At present we are hearing about many different presentations and difficulties experienced by children and families as they move from the lock down stage to a stage that involves increased socialisation.
What we have just been through in the last year is unprecedented and we have never experienced a world before where children have been forced to stay at home, away from school and only spend time with those living in their home. There have been some positives reported from this period but also many challenges and moving into the next phase, although welcomed also brings a new set of challenges.
Parents are reporting a number of problems as they move from lock down to a stage of increased socialisation such as children presenting as unusually shy, clingy or unable to speak in the company of others. Children refusing to leave the house or their family. Being behavioural when with other people, becoming very emotional or tearful and/or presenting as extremely tried and cranky. We have no research to work off/no norm to go by to look at how children should be acting, as this situation is so new, but there is nothing surprising about any of these reactions. Children have been unable to interact for many months and although excited about moving forward now, it is likely challenging, confusing and overwhelming.
How can I help my child cope with life post lockdown….
Understanding what is going on is key…and the ‘what’ is different for every person.
It is always very important to check in first about how we are feeling. Are we nervous about the move away from lock down? Does this move trigger any past feelings for us, like a time before when we were trying to avoid infection post or pre hospital stay? Once we know how we are feeling we can make decisions on how best to manage our own feelings, otherwise we might be expressing these feelings with our children without our knowledge. It is likely that many adults feel a little scared or apprehensive about socialising again, so you are likely not alone. Talking to other adults yourself about this can make sense of your feelings
Second thing parents can do is try and understand what might be happening for their child. You know your child best, so what strengths and difficulties do they have that help or hinder this transition.
For all children, these situations can be very tiring as the demands socially, physically and cognitively and in terms of communication needs are all much greater than during the lock down phase and so we would expect to see significant tiredness and what we call dysregulation (the feeling of the system becoming overwhelmed).
For children with additional needs such as learning disabilities, communication difficulties, sensory processing difficulties and ASD to name but a few, additional challenges are expected and so the dysregulation is expected to be greater. Adapting to new routines for any child takes time and patience for the child and the parents.
For example, children with sensory needs might have found lock down a welcome break from noise, crowds and demands. Now facing back into busy, noisy environments can feel overwhelming for them.
If your child is naturally a little shy or quiet then seeing friends or extended family again for the first time in many months can lead them to feel unable to speak, very clingy and afterwards maybe very overwhelmed or emotional.
Are there any practical measures I can use to help them cope
- Preparation is key to ease any anxiety or stress. Using whatever communication method that usually works for your child; a verbal conversation, a visual schedule or a social story. Explain to them when they will meet certain people using this communication method and what might be expected of them in this situation. Will anyone be wearing masks, aprons, PPE. If attending school/appointment/events, ring ahead and ask what the staff will be wearing in terms of PPE so that you can show a picture to your child. If meeting friends, make a plan for how the kids will interact; will they be expected to socially distance or will the children play in a small group and adults just distance, this is important for the child to know. All of this information can be discussed with your child and can lead to a reduction in anxiety as they have more clarity over what to expect and what is expected of them.
- Bringing snacks and making sure they are not hungry before any trip to avoid regulation difficulties from hungry.
- Similarly making sure they are in bed early the night before so they are well rested before they begin.
- After the interaction, make sure that they have sufficient down time. Down time should allow for minimal demands on the child, allowing the child time to relax and unwind. Time like reading time, sitting in a bean bag, playing alone if that helps, watching tv, relaxing on the couch, cuddles, cups of hot chocolate..anything that provides comfort and support. This is short term stuff so don’t be worried about developing bad habits.

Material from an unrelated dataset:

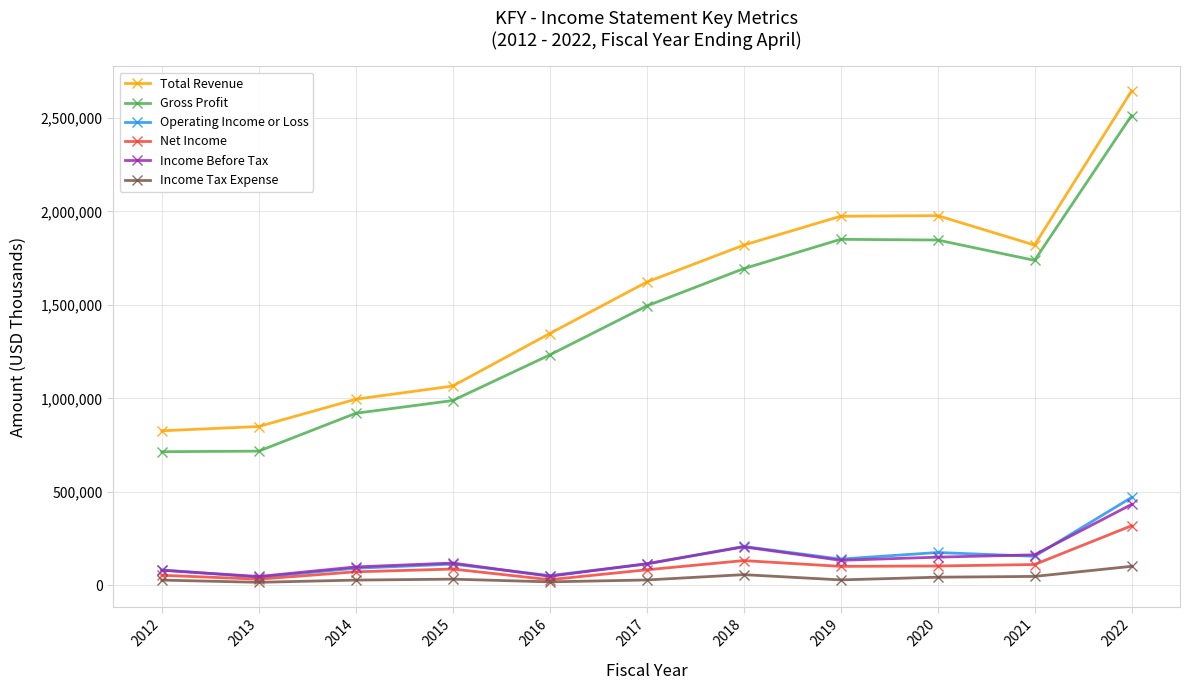

At which category is the sum across all series the highest?

2022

- If they are upset, spending some time with them and comforting them without asking too many questions. Just being with them can be enough to regulate them. Once they calm down you can talk to them about feelings if appropriate for their age and understanding. Modelling how you felt yourself either verbally or visually. I felt a bit scared when I saw my childminder/granny/friend wearing a mask but it’s ok I know the mask is just a little thing that helps her to stay healthy and well. How did you feel?
- Lastly take small steps, start small; small groups, shorter times and work up from there. With anything new and a little scary for any child or adult, we don’t want to start too big as that will likely lead to more challenges and increase the chance of avoidance in the future. Starting small and increasing in baby steps is the best way to achieve success.